An alternative intuition for attribution patching
When I saw the following equation in the attribution patching paper, I got really confused and spent a bunch of time thinking about it:
\[L(x_\text{clean} | \operatorname{do}{(E = e_\text{corr})}) \approx L(x_\text{clean}) + (e_\text{corr} - e_\text{clean})^\top \frac{\partial}{\partial e_\text{clean}} L(x_\text{clean}| \operatorname{do}{(E = e_\text{clean})})\]Eventually, I realized that my confusion boiled down to the fact that I didn’t really have much deep experience with the multivariate Taylor series, but it is actually not necessary.

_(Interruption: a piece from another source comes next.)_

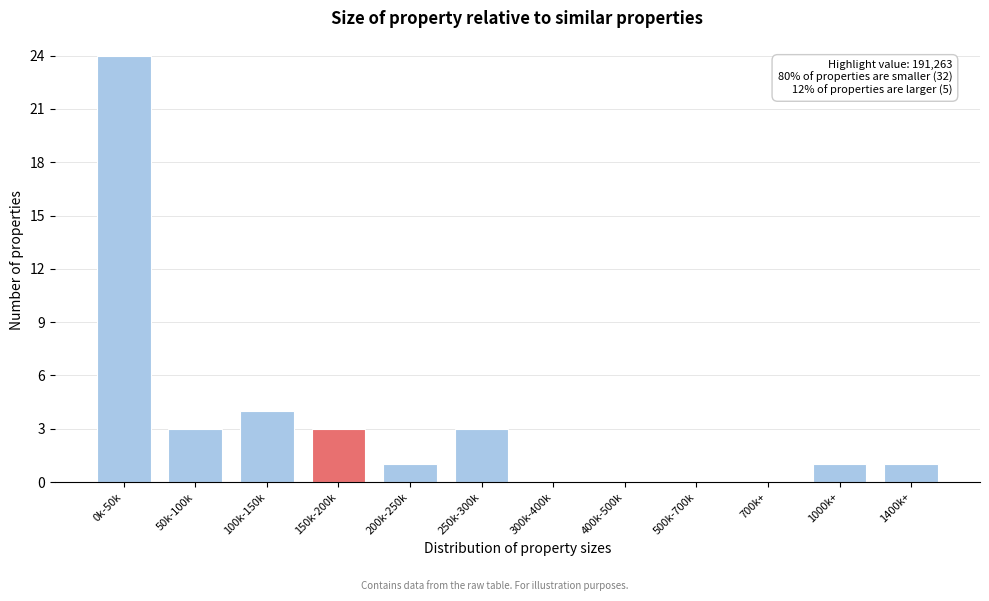

Reading left to right, list all the values displayed in this chart.

0k-50k=24	50k-100k=3	100k-150k=4	150k-200k=3	200k-250k=1	250k-300k=3	300k-400k=0	400k-500k=0	500k-700k=0	700k+=0	1000k+=1	1400k+=1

I present another simple way to derive the above formula without really doing the Taylor series (it is exactly equivalent though):
\[\frac{\partial L}{\partial e_\text{clean}} \approx \frac{\Delta L}{\Delta e} = \frac{L_\text{corr} - L_\text{clean}}{e_\text{corr} - e_\text{clean}}.\]Solving for \(\Delta L\), we get
\[\Delta L = \frac{\partial L}{\partial e_\text{clean}} * (e_\text{corr} - e_\text{clean})\]by multiplying the \(e_\text{corr} - e_\text{clean}\) over.
This gives \(\Delta L\) with shape of the activations, with the biggest components having the biggest sway in the circuit. To turn it back into a scalar for the metric, we can just reduce sum over it, or equivalently compute it using the dot product instead of elementwise product, which is what the paper did.
I hope that this post illuminated the method better, especially if you don’t have a math background.